'Obnoxious' RSA protests by DEF CON organizations, Code Pink draw ire

Code Pink unfurled banners yesterday, today DEF CON -affiliated organizations protest on the ground, and tomorrow a sold-out protest event show that "obnoxious" RSA protests are certainly drawing attention.
Written by Violet Blue, Contributor
RSA 2014


The RSA security conference (where the world’s security companies come to do business with each other), opened its doors this week in San Francisco to a wide range of protests by security professionals who would otherwise be attending and speaking at the conference.

The protests might be called "obnoxious," "pointless" and "first world outrage" -- but the protesters affiliated with hacker conference DEF CON, organization Code Pink, and sold-out opposition conference "TrustyCon" are getting everyone's attention this week.

Today's protest by two noted DEF CON -affiliated organizations (Vegas 2.0 and DC408) have bought out the entire nearby Chevy's restaurant and are turning away RSA attendees and speakers -- notably in the past hour, a visibly irritated Kevin Mitnick.

At the heart of the conflict are the weighty allegations that RSA deliberately weakened encryption standards in a contract with the U.S. National Security Agency to provide the government agency "back door" access.

In December 2013 Reuters reported,

As a key part of a campaign to embed encryption software that it could crack into widely used computer products, the U.S. National Security Agency arranged a secret $10 million contract with RSA, one of the most influential firms in the computer security industry, Reuters has learned.

One of the security professionals staffing today's protest at Chevy's wrote in a blog post, "Our privacy was sold out for less than the cost of most luxury homes."

RSA issued a statement denying the allegations.

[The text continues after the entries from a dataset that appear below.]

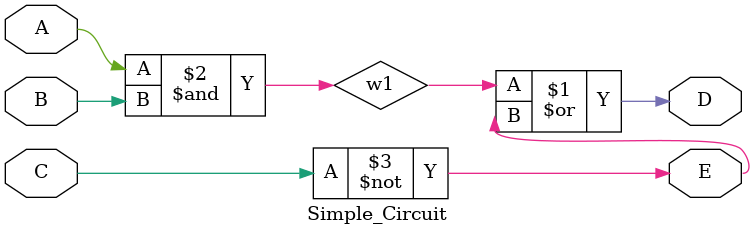
<source format=v>
module	Simple_Circuit(A, B, C, D, E);
	output	D, E;
	input	A, B, C;
	wire	w1;
	
	or		G3(D, w1, E);
	not		G2(E, C);
	and		G1(w1, A, B);
endmodule
</source>
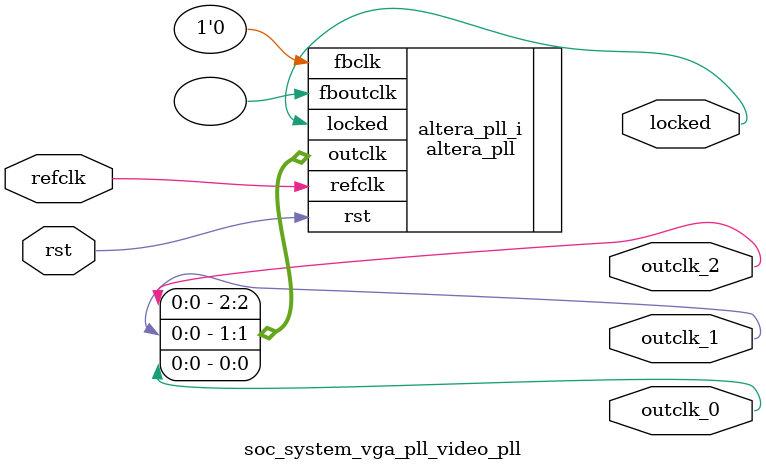
<source format=v>
`timescale 1ns/10ps
module  soc_system_vga_pll_video_pll(

	// interface 'refclk'
	input wire refclk,

	// interface 'reset'
	input wire rst,

	// interface 'outclk0'
	output wire outclk_0,

	// interface 'outclk1'
	output wire outclk_1,

	// interface 'outclk2'
	output wire outclk_2,

	// interface 'locked'
	output wire locked
);

	altera_pll #(
		.fractional_vco_multiplier("false"),
		.reference_clock_frequency("50.0 MHz"),
		.operation_mode("direct"),
		.number_of_clocks(3),
		.output_clock_frequency0("25.000000 MHz"),
		.phase_shift0("0 ps"),
		.duty_cycle0(50),
		.output_clock_frequency1("25.000000 MHz"),
		.phase_shift1("0 ps"),
		.duty_cycle1(50),
		.output_clock_frequency2("33.000000 MHz"),
		.phase_shift2("0 ps"),
		.duty_cycle2(50),
		.output_clock_frequency3("0 MHz"),
		.phase_shift3("0 ps"),
		.duty_cycle3(50),
		.output_clock_frequency4("0 MHz"),
		.phase_shift4("0 ps"),
		.duty_cycle4(50),
		.output_clock_frequency5("0 MHz"),
		.phase_shift5("0 ps"),
		.duty_cycle5(50),
		.output_clock_frequency6("0 MHz"),
		.phase_shift6("0 ps"),
		.duty_cycle6(50),
		.output_clock_frequency7("0 MHz"),
		.phase_shift7("0 ps"),
		.duty_cycle7(50),
		.output_clock_frequency8("0 MHz"),
		.phase_shift8("0 ps"),
		.duty_cycle8(50),
		.output_clock_frequency9("0 MHz"),
		.phase_shift9("0 ps"),
		.duty_cycle9(50),
		.output_clock_frequency10("0 MHz"),
		.phase_shift10("0 ps"),
		.duty_cycle10(50),
		.output_clock_frequency11("0 MHz"),
		.phase_shift11("0 ps"),
		.duty_cycle11(50),
		.output_clock_frequency12("0 MHz"),
		.phase_shift12("0 ps"),
		.duty_cycle12(50),
		.output_clock_frequency13("0 MHz"),
		.phase_shift13("0 ps"),
		.duty_cycle13(50),
		.output_clock_frequency14("0 MHz"),
		.phase_shift14("0 ps"),
		.duty_cycle14(50),
		.output_clock_frequency15("0 MHz"),
		.phase_shift15("0 ps"),
		.duty_cycle15(50),
		.output_clock_frequency16("0 MHz"),
		.phase_shift16("0 ps"),
		.duty_cycle16(50),
		.output_clock_frequency17("0 MHz"),
		.phase_shift17("0 ps"),
		.duty_cycle17(50),
		.pll_type("General"),
		.pll_subtype("General")
	) altera_pll_i (
		.rst	(rst),
		.outclk	({outclk_2, outclk_1, outclk_0}),
		.locked	(locked),
		.fboutclk	( ),
		.fbclk	(1'b0),
		.refclk	(refclk)
	);
endmodule

</source>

Robert Imhoff, Co-Founder Vegas 2.0 and Chevy's protest lead told ZDNet today,

RSA could begin to fix this by going on the record with a detailed response about the accusations.

Instead, they've pulled an Edward Bernays and haven't answered the questions directly, leading many in the community to wonder what other shenanigans they have going on.

It's time for RSA to come clean.

Yesterday Code Pink unfurled a hot pink "RSA <3 NSA" banner down the side of Moscone Center North, where the gigantic expo floor is housed.

The act was short-lived: protesters were escorted off the grounds and their banner removed quickly.

Most RSA attendees and speakers are headed to Chevy's today for an inexpensive, quiet, sit-down meal.

When they walk up they're greeted by lab-coat wearing "Vegas 2.0" members (a decade-old independent hacker group that runs DEF CON's largest fundraiser for the EFF), and a discussion about RSA's relationship with the NSA begins.

This Chevy's is one of the few "reasonably priced" food options next to the RSA Conference.  

This will make it so only "Explorer Pass", BsidesSF and TrustyCon attendees get exclusive use of this venue during peak of the Vendor Expo portion of RSA Conference.

RSA attendees with red badges -- paying attendees and speakers -- are refused entry, and the protesters are handing out flyers explaining the protest's intent to raise awareness about allegations against the RSA, and RSA's inaction, all seen as a breach of trust that is clearly splintering the wider security community.

The protest runs from 11-5pm, all day today.



The looks on the faces of those holding red-edged badges when they're told the restaurant is essentially closed, and why, is somewhat priceless.

RSA protest material


Tomorrow is opposition conference "Trustycon" (Trusted Computing Conference), held at the Metreon, around the corner from RSA, has sold out and is currently holding a wait list of 300.

Trustycon is featuring thirteen speakers who withdrew their scheduled RSA talks in anger over the RSA allegations. Noted speakers include Mikko Hypponen, Marcia Hoffmann, Adam Langley, Mozilla's Alex Fowler, Christopher Soghoian, Jim Manico (OWASP Global Board Member), and other notable figures from the security industry.